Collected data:
····················

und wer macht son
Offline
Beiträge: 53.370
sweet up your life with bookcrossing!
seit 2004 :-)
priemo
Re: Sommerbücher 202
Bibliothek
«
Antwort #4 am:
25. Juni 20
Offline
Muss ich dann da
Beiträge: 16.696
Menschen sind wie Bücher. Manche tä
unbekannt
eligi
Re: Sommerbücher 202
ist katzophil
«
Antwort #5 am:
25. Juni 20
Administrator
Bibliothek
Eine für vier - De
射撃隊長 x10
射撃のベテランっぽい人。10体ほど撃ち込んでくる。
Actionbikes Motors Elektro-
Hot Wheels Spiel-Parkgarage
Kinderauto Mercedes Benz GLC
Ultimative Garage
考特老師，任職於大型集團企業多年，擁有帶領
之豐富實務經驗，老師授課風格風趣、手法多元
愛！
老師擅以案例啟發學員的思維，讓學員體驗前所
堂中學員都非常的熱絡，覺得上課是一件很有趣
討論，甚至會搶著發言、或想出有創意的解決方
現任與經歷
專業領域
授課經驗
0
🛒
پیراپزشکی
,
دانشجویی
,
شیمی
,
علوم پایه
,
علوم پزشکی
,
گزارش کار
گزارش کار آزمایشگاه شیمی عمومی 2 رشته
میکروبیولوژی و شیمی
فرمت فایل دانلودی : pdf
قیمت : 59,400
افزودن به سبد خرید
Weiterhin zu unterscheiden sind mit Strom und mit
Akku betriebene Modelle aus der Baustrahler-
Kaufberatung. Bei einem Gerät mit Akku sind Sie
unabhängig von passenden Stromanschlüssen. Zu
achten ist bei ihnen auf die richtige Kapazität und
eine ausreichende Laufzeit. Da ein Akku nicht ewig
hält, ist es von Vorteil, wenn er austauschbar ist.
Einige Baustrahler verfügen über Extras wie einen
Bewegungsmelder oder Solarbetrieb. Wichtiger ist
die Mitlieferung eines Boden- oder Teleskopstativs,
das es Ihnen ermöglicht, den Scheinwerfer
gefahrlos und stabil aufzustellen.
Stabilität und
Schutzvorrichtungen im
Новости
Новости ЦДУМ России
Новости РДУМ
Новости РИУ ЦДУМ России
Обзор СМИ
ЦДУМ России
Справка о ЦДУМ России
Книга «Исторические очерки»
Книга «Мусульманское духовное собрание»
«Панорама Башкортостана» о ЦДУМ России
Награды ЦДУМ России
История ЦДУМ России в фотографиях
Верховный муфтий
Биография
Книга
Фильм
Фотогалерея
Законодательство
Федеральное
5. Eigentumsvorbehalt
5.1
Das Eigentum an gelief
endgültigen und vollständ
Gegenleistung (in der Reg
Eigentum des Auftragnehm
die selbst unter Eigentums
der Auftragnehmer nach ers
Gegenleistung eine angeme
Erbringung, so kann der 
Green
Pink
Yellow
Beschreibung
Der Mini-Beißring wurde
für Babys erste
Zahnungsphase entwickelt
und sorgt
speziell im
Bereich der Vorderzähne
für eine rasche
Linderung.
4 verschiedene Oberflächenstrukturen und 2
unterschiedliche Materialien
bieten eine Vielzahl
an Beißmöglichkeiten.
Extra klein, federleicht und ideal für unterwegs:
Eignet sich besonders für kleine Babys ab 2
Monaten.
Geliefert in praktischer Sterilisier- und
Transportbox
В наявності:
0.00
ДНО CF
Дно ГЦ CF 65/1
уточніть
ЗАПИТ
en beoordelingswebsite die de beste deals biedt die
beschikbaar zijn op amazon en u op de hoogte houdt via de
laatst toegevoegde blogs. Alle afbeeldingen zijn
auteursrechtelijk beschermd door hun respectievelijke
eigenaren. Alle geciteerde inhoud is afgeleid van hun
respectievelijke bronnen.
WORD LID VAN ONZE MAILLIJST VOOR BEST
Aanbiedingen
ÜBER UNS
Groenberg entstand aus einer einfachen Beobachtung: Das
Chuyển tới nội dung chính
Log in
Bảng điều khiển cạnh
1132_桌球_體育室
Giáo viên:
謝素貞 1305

····················

[Work instructions] Rewrite the items with every "Offline" replaced by "Online" and nothing else changed.

[Answer for this exercise]
und wer macht son
Online
Beiträge: 53.370
sweet up your life with bookcrossing!
seit 2004 :-)
priemo
Re: Sommerbücher 202
Bibliothek
«
Antwort #4 am:
25. Juni 20
Online
Muss ich dann da
Beiträge: 16.696
Menschen sind wie Bücher. Manche tä
unbekannt
eligi
Re: Sommerbücher 202
ist katzophil
«
Antwort #5 am:
25. Juni 20
Administrator
Bibliothek
Eine für vier - De
射撃隊長 x10
射撃のベテランっぽい人。10体ほど撃ち込んでくる。
Actionbikes Motors Elektro-
Hot Wheels Spiel-Parkgarage
Kinderauto Mercedes Benz GLC
Ultimative Garage
考特老師，任職於大型集團企業多年，擁有帶領
之豐富實務經驗，老師授課風格風趣、手法多元
愛！
老師擅以案例啟發學員的思維，讓學員體驗前所
堂中學員都非常的熱絡，覺得上課是一件很有趣
討論，甚至會搶著發言、或想出有創意的解決方
現任與經歷
專業領域
授課經驗
0
🛒
پیراپزشکی
,
دانشجویی
,
شیمی
,
علوم پایه
,
علوم پزشکی
,
گزارش کار
گزارش کار آزمایشگاه شیمی عمومی 2 رشته
میکروبیولوژی و شیمی
فرمت فایل دانلودی : pdf
قیمت : 59,400
افزودن به سبد خرید
Weiterhin zu unterscheiden sind mit Strom und mit
Akku betriebene Modelle aus der Baustrahler-
Kaufberatung. Bei einem Gerät mit Akku sind Sie
unabhängig von passenden Stromanschlüssen. Zu
achten ist bei ihnen auf die richtige Kapazität und
eine ausreichende Laufzeit. Da ein Akku nicht ewig
hält, ist es von Vorteil, wenn er austauschbar ist.
Einige Baustrahler verfügen über Extras wie einen
Bewegungsmelder oder Solarbetrieb. Wichtiger ist
die Mitlieferung eines Boden- oder Teleskopstativs,
das es Ihnen ermöglicht, den Scheinwerfer
gefahrlos und stabil aufzustellen.
Stabilität und
Schutzvorrichtungen im
Новости
Новости ЦДУМ России
Новости РДУМ
Новости РИУ ЦДУМ России
Обзор СМИ
ЦДУМ России
Справка о ЦДУМ России
Книга «Исторические очерки»
Книга «Мусульманское духовное собрание»
«Панорама Башкортостана» о ЦДУМ России
Награды ЦДУМ России
История ЦДУМ России в фотографиях
Верховный муфтий
Биография
Книга
Фильм
Фотогалерея
Законодательство
Федеральное
5. Eigentumsvorbehalt
5.1
Das Eigentum an gelief
endgültigen und vollständ
Gegenleistung (in der Reg
Eigentum des Auftragnehm
die selbst unter Eigentums
der Auftragnehmer nach ers
Gegenleistung eine angeme
Erbringung, so kann der 
Green
Pink
Yellow
Beschreibung
Der Mini-Beißring wurde
für Babys erste
Zahnungsphase entwickelt
und sorgt
speziell im
Bereich der Vorderzähne
für eine rasche
Linderung.
4 verschiedene Oberflächenstrukturen und 2
unterschiedliche Materialien
bieten eine Vielzahl
an Beißmöglichkeiten.
Extra klein, federleicht und ideal für unterwegs:
Eignet sich besonders für kleine Babys ab 2
Monaten.
Geliefert in praktischer Sterilisier- und
Transportbox
В наявності:
0.00
ДНО CF
Дно ГЦ CF 65/1
уточніть
ЗАПИТ
en beoordelingswebsite die de beste deals biedt die
beschikbaar zijn op amazon en u op de hoogte houdt via de
laatst toegevoegde blogs. Alle afbeeldingen zijn
auteursrechtelijk beschermd door hun respectievelijke
eigenaren. Alle geciteerde inhoud is afgeleid van hun
respectievelijke bronnen.
WORD LID VAN ONZE MAILLIJST VOOR BEST
Aanbiedingen
ÜBER UNS
Groenberg entstand aus einer einfachen Beobachtung: Das
Chuyển tới nội dung chính
Log in
Bảng điều khiển cạnh
1132_桌球_體育室
Giáo viên:
謝素貞 1305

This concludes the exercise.